Des rumeurs parfois dangereuses pour la santé publique
C’est le propre d’une « bonne rumeur » : elle se propage vite et arrive à convaincre profondément en semant le doute sur la version « officielle » défendue par les autorités ou les médias dominants. Depuis plusieurs années, la vaccination est l’un des sujets favoris des complotistes qui pullulent sur la toile. De pseudo-études scientifiques circulent sur internet et accusent les vaccins d’être dangereux ou inefficaces. Résultat : des parents mal informés mettent en péril la vie de leurs enfants en n’autorisant pas les médecins à inoculer leur progéniture. Plusieurs décès ont déjà été signalés ces dernières années, des drames qui auraient pu facilement être évités si ces « fake news » ne gravitaient pas sur le web.
La ministre de la Santé, Agnès Buzyn, déplore « une méconnaissance » de « Français sensibles au complotisme ». La volonté de la nouvelle ministre de rendre onze vaccins obligatoires (contre trois actuellement) dès 2018 pour les enfants de moins de deux ans a été à l’origine d’une campagne anti-vaccin qui défie tous les savoirs scientifiques et le devoir de protéger les plus fragiles. La santé est un terrain particulièrement propice aux rumeurs, car elle concerne tout le monde et le manque de connaissance scientifique et médicale chez la plupart des internautes permet de faire germer les théories les plus folles et parfois les plus dangereuses.
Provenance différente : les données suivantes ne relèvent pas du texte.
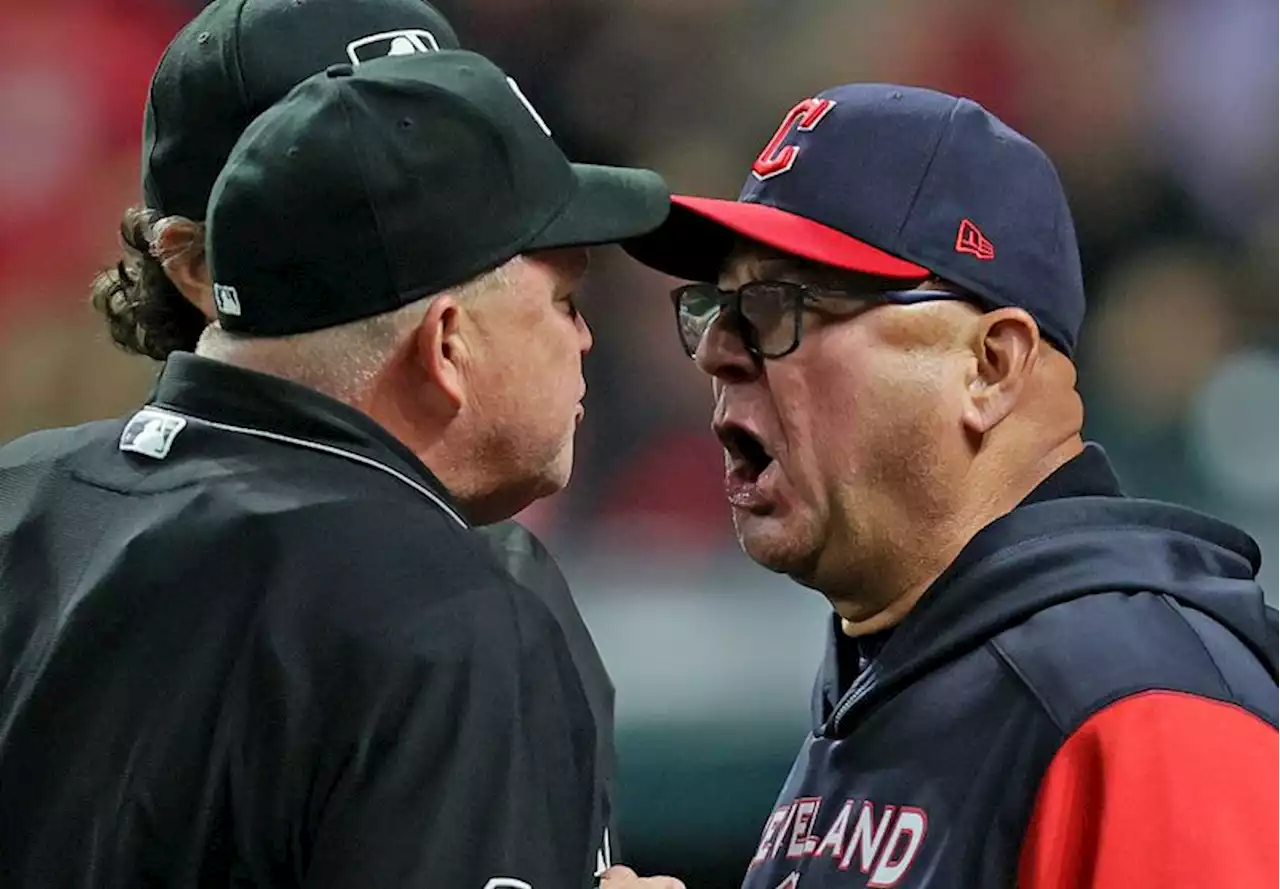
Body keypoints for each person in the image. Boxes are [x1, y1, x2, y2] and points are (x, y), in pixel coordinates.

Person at [0, 48, 682, 889]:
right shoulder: (440, 612)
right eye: (564, 302)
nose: (584, 339)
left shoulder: (18, 493)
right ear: (447, 343)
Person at [624, 83, 1280, 888]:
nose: (716, 350)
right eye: (717, 307)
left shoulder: (1141, 705)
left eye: (776, 304)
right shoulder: (899, 669)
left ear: (990, 365)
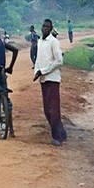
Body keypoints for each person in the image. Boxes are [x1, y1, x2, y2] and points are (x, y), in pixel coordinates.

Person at [32, 18, 67, 146]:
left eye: (47, 27)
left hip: (52, 79)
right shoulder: (40, 41)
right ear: (41, 27)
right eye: (43, 26)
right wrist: (36, 71)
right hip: (43, 80)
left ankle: (56, 137)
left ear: (51, 29)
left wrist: (44, 70)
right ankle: (61, 132)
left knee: (54, 109)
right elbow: (38, 59)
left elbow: (59, 61)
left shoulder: (54, 42)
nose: (45, 29)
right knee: (47, 109)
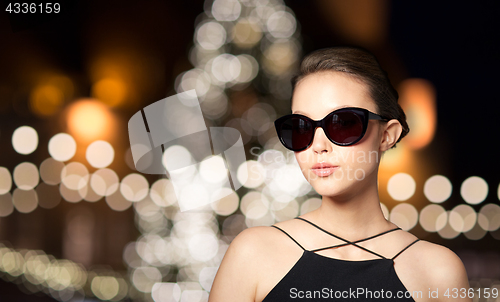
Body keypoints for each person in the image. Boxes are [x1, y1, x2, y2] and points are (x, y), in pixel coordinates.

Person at [208, 46, 471, 302]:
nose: (318, 145)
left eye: (344, 123)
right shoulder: (253, 254)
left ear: (387, 135)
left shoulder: (438, 272)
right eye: (301, 127)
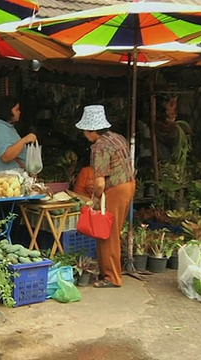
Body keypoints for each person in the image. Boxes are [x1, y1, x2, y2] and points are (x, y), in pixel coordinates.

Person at [75, 105, 135, 288]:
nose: (84, 134)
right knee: (111, 231)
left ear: (91, 130)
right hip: (129, 185)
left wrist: (93, 200)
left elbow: (100, 182)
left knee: (107, 233)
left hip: (115, 189)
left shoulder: (98, 147)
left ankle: (112, 277)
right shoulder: (117, 138)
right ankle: (107, 272)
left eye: (85, 130)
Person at [0, 96, 37, 172]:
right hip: (4, 176)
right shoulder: (1, 129)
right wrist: (24, 140)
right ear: (7, 111)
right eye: (16, 110)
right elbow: (6, 156)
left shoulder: (5, 126)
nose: (19, 112)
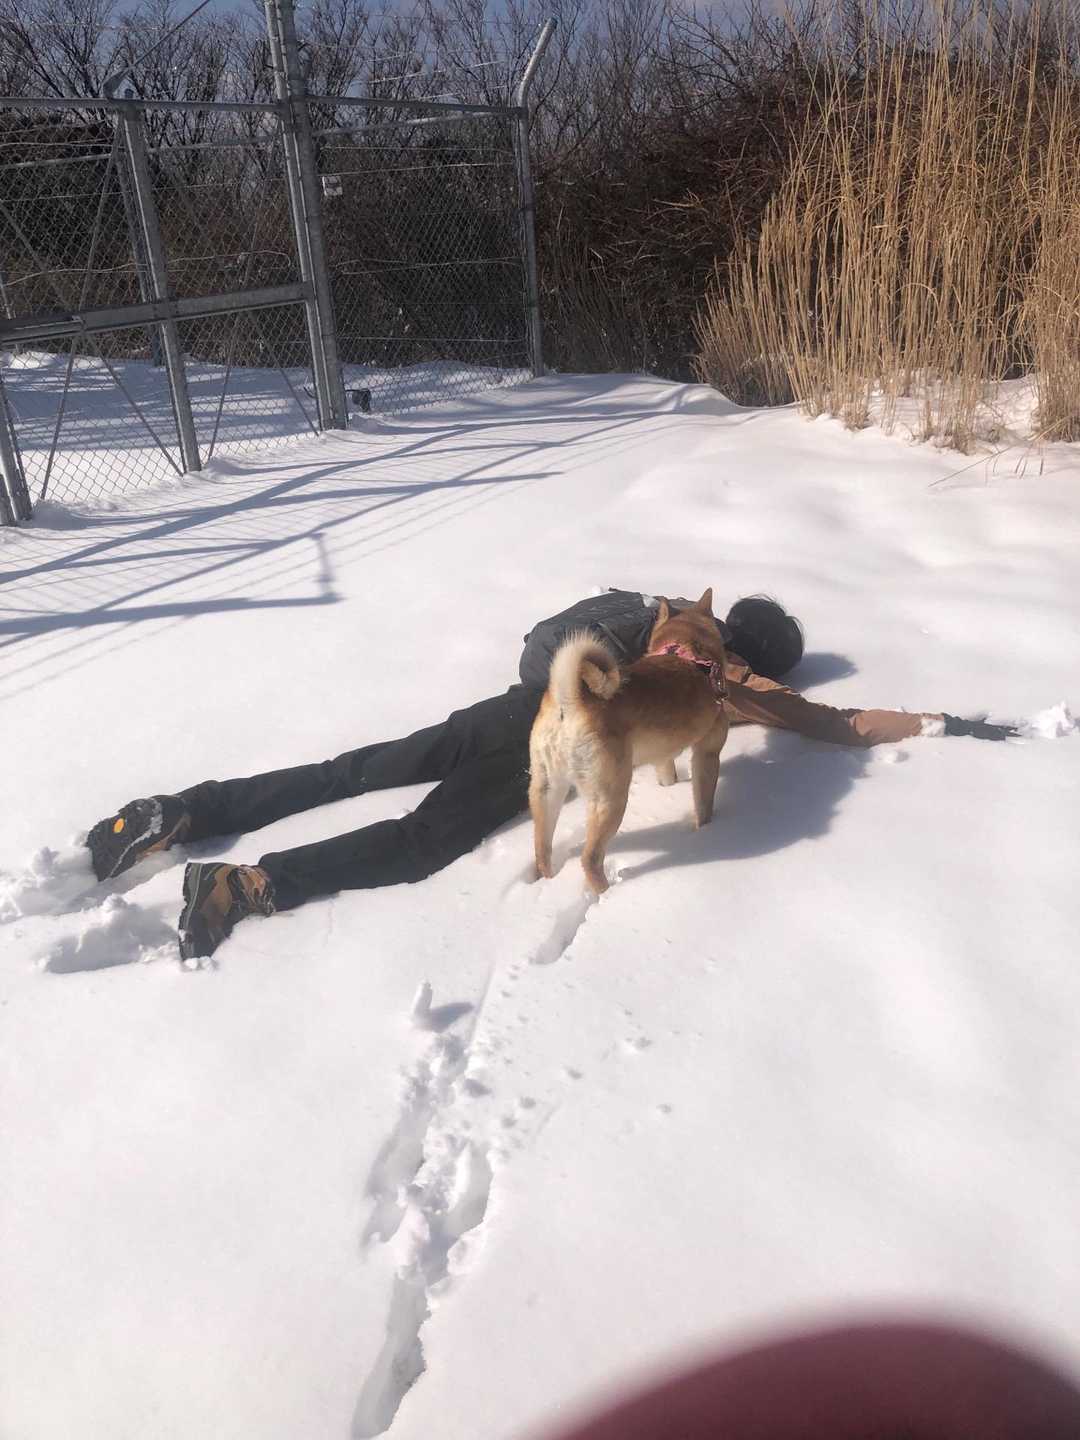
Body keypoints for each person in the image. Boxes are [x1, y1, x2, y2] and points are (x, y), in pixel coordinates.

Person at [83, 591, 1017, 962]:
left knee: (358, 767)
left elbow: (554, 640)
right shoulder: (730, 680)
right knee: (421, 842)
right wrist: (943, 722)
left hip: (520, 706)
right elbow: (839, 727)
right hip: (561, 745)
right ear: (759, 654)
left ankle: (186, 810)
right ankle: (250, 883)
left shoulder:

C’est le cas de la vaccination, mais aussi de la technologie avec le nouveau compteur électrique d’Enedis en cours de déploiement dans les foyers français. Depuis plusieurs années, une myriade d’association et de groupes radicaux se mobilisent contre l’installation du compteur. Les blogs décrivant les effets cancérigènes de Linky se comptent par dizaines et ont une telle influence que certaines agglomérations (de petite taille) ont adopté des arrêtés municipaux qui interdisent la pose dudit compteur. En plus d’être en non-conformité avec la loi, ces arrêtés reprennent les théories les plus loufoques des anti-Linky, lesquelles reposent sur des évaluations qui n’ont rien de scientifique. Les pouvoirs publics et agences indépendantes ont démontré l’innocuité de ce simple appareil sans être réellement compris par une minorité arc-boutée sur sa propre version de la vérité.
Face à une rumeur qui s’emballe, il est bien difficile de faire entendre une voix sereine. Lorsque France Inter a diffusé un reportage dans lequel les atouts de Linky étaient mis en évidence (gestion de l’électricité plus rapide et moins coûteuse, délais d’intervention très courts en cas de problème, aucun coût d’installation à supporter pour le consommateur, etc.), les journalistes radio ont été accusés par des dizaines d’internautes d’avoir été « corrompus par Enedis ». Des critiques sourdes aux apports scientifiques qui démontraient dans le même reportage l’absence de rayonnement cancérigène du compteur.
Après la politique, c’est bien la science qui semble être le nouveau terrain de jeu des complotistes du web. Les moteurs de recherches auront fort à faire s’ils veulent limiter l’audience des thèses radicales et farfelues maquillées derrière un vernis scientifique.